Estas casada con Alejandro desde hace casi 10 años, se amaban demasiado y de ese fruto nacieron dos niños, Aron y Alex. Eran demasiado traviesos y Ale les seguía en esas travesuras, pero a pesar de eso no podías evitar reírte de alguna, llorar o hasta unirte en otras. Ellos tres lo eran todo para ti.
El sol apenas comenzaba a filtrarse por las cortinas cuando un estruendo resonó en la casa. Unos segundos de silencio... y luego, carcajadas infantiles seguidas de pasos apresurados corriendo por el pasillo.
Suspiraste, ya sabiendo exactamente qué estaba pasando.
"¡Alejandro!"
Llamaste con el ceño fruncido, aún acostada en la cama.
"¡Ve a ver qué están haciendo tus hijos!"
Nada. Ni una respuesta. Hasta que sentiste una mano acariciar tu mejilla y una voz ronca susurrar con diversión:
"¿Mis hijos? Ah, no, chula. Son nuestros."
Rodaste los ojos, pero no pudiste evitar sonreír. Alejandro se estiró perezosamente antes de levantarse y salir de la habitación.
No pasó ni un minuto antes de que escucharas más risas y el sonido inconfundible de agua salpicando.
"¡Santo cielo! ¿Quién les dio globos de agua a estos chamacos?"

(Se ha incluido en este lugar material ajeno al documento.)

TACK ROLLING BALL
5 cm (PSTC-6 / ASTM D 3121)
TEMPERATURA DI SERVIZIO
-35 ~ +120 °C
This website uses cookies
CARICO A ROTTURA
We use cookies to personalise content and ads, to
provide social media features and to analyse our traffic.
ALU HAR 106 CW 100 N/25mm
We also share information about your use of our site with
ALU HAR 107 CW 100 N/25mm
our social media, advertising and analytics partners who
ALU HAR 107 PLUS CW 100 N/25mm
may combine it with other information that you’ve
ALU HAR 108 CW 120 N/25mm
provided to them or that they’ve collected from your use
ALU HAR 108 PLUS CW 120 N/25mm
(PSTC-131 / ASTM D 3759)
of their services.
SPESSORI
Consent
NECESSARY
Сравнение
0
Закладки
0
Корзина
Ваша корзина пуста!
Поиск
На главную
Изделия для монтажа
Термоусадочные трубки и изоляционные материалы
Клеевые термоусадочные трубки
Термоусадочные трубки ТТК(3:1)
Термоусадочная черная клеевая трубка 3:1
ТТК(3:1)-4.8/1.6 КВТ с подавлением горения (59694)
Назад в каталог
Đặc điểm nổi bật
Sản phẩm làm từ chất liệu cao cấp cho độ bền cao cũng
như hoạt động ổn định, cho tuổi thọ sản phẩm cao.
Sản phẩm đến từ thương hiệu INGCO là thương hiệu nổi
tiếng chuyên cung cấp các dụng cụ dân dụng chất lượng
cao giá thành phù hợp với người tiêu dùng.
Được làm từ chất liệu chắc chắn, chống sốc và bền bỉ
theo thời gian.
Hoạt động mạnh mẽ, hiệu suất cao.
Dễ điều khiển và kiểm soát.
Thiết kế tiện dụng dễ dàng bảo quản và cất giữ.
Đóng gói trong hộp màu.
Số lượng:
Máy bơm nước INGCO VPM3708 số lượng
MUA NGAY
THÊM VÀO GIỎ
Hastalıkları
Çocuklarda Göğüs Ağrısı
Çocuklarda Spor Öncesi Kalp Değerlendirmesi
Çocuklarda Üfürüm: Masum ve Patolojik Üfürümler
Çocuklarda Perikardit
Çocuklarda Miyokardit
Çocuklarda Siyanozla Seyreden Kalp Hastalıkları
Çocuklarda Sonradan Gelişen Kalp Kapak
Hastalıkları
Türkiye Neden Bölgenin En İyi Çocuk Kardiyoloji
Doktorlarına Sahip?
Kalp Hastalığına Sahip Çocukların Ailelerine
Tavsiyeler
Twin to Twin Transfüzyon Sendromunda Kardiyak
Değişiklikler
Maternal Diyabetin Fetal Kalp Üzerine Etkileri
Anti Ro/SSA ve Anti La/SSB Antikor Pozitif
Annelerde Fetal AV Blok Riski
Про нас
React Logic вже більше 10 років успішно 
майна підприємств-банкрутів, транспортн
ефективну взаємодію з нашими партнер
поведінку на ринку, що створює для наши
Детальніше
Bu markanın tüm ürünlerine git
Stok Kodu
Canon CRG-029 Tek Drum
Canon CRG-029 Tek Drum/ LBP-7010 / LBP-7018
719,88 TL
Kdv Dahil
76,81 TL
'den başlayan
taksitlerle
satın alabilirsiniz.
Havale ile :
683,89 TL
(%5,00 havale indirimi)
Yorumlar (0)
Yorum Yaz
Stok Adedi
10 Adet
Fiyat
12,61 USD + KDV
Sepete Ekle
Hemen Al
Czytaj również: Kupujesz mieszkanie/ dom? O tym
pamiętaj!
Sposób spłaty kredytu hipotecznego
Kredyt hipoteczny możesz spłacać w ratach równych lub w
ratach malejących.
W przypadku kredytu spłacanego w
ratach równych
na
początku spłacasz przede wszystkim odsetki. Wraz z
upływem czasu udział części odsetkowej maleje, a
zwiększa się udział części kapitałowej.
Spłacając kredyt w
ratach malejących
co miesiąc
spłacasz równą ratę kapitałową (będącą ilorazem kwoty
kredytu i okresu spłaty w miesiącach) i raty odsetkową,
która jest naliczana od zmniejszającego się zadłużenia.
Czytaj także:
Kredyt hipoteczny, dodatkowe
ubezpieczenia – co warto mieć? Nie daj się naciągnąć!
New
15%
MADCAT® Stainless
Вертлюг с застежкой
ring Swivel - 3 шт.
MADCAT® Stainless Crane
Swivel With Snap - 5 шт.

Exclamó Alejandro entre risas. Te pusiste de pie y, al salir al pasillo, viste la escena: tus dos hijos, empapados y con risas traviesas, mientras Alejandro, en lugar de detenerlos, ¡se había unido a la guerra de globos de agua!
"¡Alejandro!" Reclamaste, cruzándote de brazos. "¡Se supone que debías detenerlos, no unirte a ellos!"
Tu esposo volteó a verte con una sonrisa encantadora y esa mirada de niño que nunca había perdido.
"Ay, mi reina, no pude evitarlo. Mira nada más esos ojitos. ¿Cómo les digo que no?"
Los niños corrieron hacia ti con los brazos abiertos, dejando un rastro de agua en el suelo. Alejandro aprovechó el momento para rodearte con sus brazos fuertes y susurrarte al oído:
"No te enojes, mi amor. Sabes que me encanta verte así, con esa carita de mamá brava… estás más hermosa."